Wales is aiming to become the world’s number one recycler, the government has revealed in its new circular economy plan.
On 2 March, the Welsh Government published an ambitious strategy, ‘Beyond Recycling’, to support a green recovery in Wales by transitioning to a circular economy. In the strategy, the government sets out how it will lead Wales towards a circular economy, in which resources and items are kept in use for as long as possible and waste is avoided.
Wales is already ranked the third-best country for recycling in the world, but the aim is to go further to also be world-leading in reusing, repairing and manufacturing from what would otherwise be thrown away, by cutting the amount of food wasted in Wales, and by reducing the amount of unnecessary single-use items that are used and often littered.
The strategy includes a commitment to jumpstart a step change in public sector procurement, worth £6.7 billion (€7.7 billion) per year in Wales, with low-carbon, resource-efficient businesses to be given priority in tenders that use money from the public purse.
Over the last year, the Welsh Government has already increased funding for circular economy projects from £6.5 million (€7.5 million) to £43 million (€49.6 million). This has supported 180 initiatives in every part of Wales, bringing together communities to fix their broken goods, redistribute food that would otherwise have ended up in the bin, or repurposed pots and plastics into furniture.

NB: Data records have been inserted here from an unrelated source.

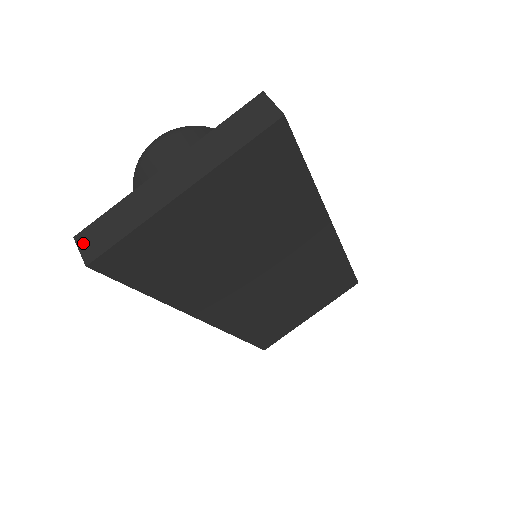
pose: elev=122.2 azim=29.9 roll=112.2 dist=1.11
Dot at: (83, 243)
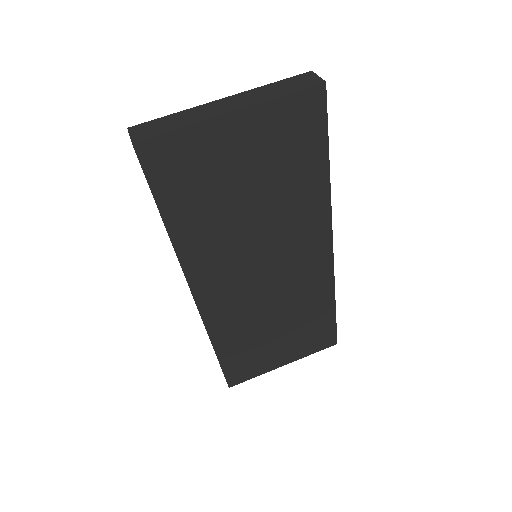
Dot at: (135, 131)
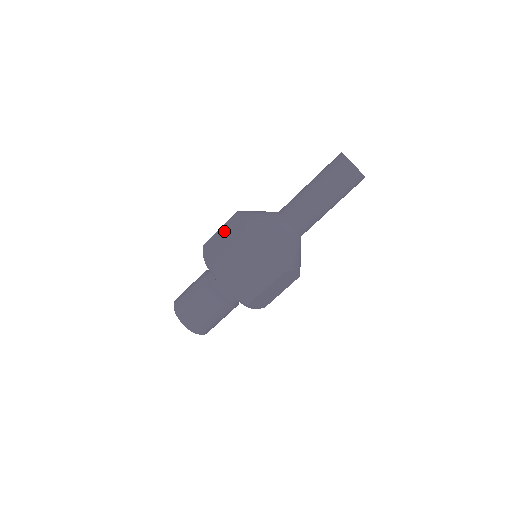
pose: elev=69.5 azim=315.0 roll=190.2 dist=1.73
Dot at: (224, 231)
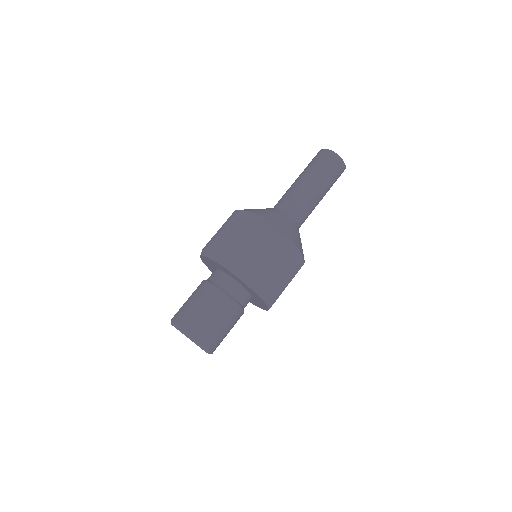
Dot at: (232, 231)
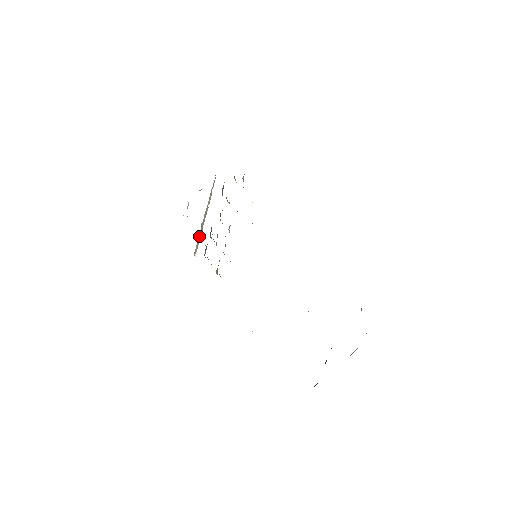
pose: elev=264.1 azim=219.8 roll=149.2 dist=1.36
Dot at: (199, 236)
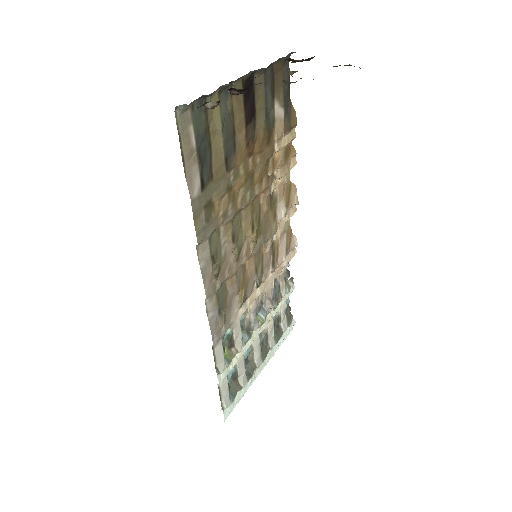
Dot at: occluded
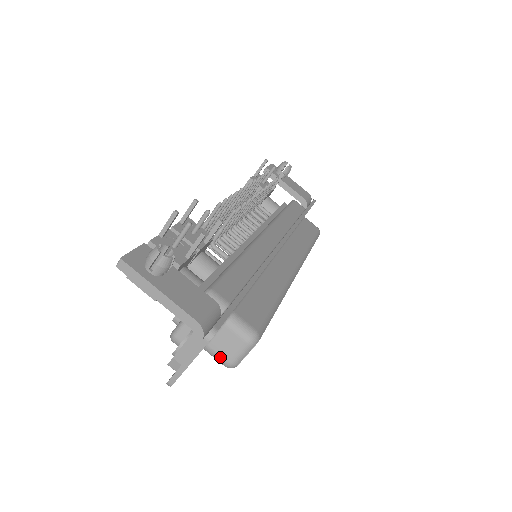
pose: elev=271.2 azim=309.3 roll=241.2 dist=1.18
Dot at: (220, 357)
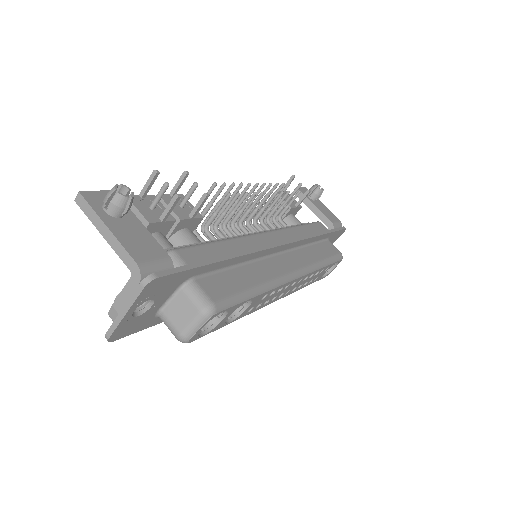
Dot at: (172, 326)
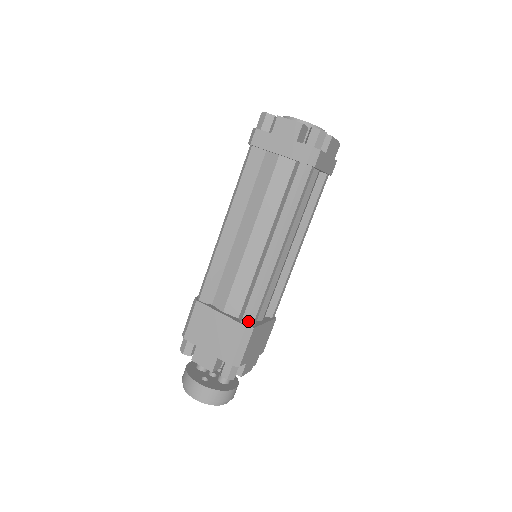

Lesley Griffiths, the Minister for Environment, Energy and Rural Affairs, said: “By helping us to manage our resources, the steps set out in ‘Beyond Recycling’ will help us to drive our green recovery to the coronavirus pandemic, Brexit, and the impact of the climate emergency – as well as playing a vital and necessary part in our route to becoming a net-zero carbon nation by 2050.
“But as well as helping us to face those challenges, the strategy also sets out how this is a fantastic opportunity for Wales.
“Our circular economy can be world-leading and help businesses not just to improve resource use at home, but also to compete internationally.
“There is already fantastic work taking place all over Wales, in which it is playing a key role in our green recovery from the pandemic. We have a burgeoning green business sector helping to boost our economic resilience, and social enterprises and charities supporting communities to keep items in use as long as possible, and support households facing tight budgets.
“The global economy is looking at the potential of the circular economy, but here in Wales we are in a prime position to lead.”